该函数对处理后skb>data跳过以太网报头,由mac_header指示以太网报头:

进入netif_receive_skb()函数

list_for_each_entry_rcu(ptype,&ptype_base[ntohs(type) & PTYPE_HASH_MASK], list)

按照协议类型依次由相应的协议模块进行处理,而所以的协议模块处理都会注册在ptype_base中,实际是链表结构。

net/core/dev.c

static struct list_head ptype_base __read_mostly;   /* Taps */

 

而相应的协议模块是通过dev_add_pack()函数加入的:

void dev_add_pack(struct packet_type *pt)

{

     int hash;

 

     spin_lock_bh(&ptype_lock);

     if (pt->type == htons(ETH_P_ALL))

              list_add_rcu(&pt->list, &ptype_all);

     else {

              hash = ntohs(pt->type) & PTYPE_HASH_MASK;

              list_add_rcu(&pt->list, &ptype_base[hash]);

     }

     spin_unlock_bh(&ptype_lock);

}

 

ARP处理为例

该模块的定义,它会在arp_init()中注册进ptype_base链表中:

static struct packet_type arp_packet_type __read_mostly = {

     .type =      cpu_to_be16(ETH_P_ARP),

     .func =      arp_rcv,

};

 

然后在根据报文的TYPE来在ptype_base中查找相应协议模块进行处理时,实际调用arp_rcv()进行接收

arp_rcv() --> arp_process()

arp = arp_hdr(skb);

……

arp_ptr= (unsigned char *)(arp+1);

sha= arp_ptr;

arp_ptr += dev->addr_len;

memcpy(&sip, arp_ptr, 4);

arp_ptr += 4;

arp_ptr += dev->addr_len;

memcpy(&tip, arp_ptr, 4);

操作后这指针位置:

然后判断是ARP请求报文,这时先查询路由表ip_route_input()

if (arp->ar_op == htons(ARPOP_REQUEST) &&

         ip_route_input(skb, tip, sip, 0, dev) == 0)
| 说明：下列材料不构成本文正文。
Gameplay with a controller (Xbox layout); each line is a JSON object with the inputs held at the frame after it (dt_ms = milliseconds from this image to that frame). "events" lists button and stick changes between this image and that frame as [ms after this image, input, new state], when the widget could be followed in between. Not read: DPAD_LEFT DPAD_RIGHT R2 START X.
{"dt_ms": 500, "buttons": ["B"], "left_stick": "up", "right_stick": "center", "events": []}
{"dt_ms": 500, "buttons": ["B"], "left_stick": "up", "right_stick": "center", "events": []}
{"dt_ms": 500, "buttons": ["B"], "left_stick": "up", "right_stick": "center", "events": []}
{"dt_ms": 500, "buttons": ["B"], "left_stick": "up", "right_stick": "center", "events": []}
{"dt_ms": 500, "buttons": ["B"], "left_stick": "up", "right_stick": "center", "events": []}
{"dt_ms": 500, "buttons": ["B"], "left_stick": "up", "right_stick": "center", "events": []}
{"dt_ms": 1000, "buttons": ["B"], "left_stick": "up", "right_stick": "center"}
ip_route_input()函数中,先在cache中查询是否存在相应的路由表项:

hash = rt_hash(daddr, saddr, iif, rt_genid(net));

缓存的路由项在内核中组织成hash表的形式,因此在查询时,先算出的hash值,再用该项- rt_hash_table[hash].chain即可。这里可以看到,缓存路由项包括了源IP地址、目的IP地址、网卡号。

 

如果在缓存中没有查到匹配项,或指定不查询cache,则查询路由表ip_route_input_slow()

进入ip_route_input_slow()函数,最终调用fib_lookup()得到查询结果fib_result

if ((err = fib_lookup(net, &fl, &res)) != 0)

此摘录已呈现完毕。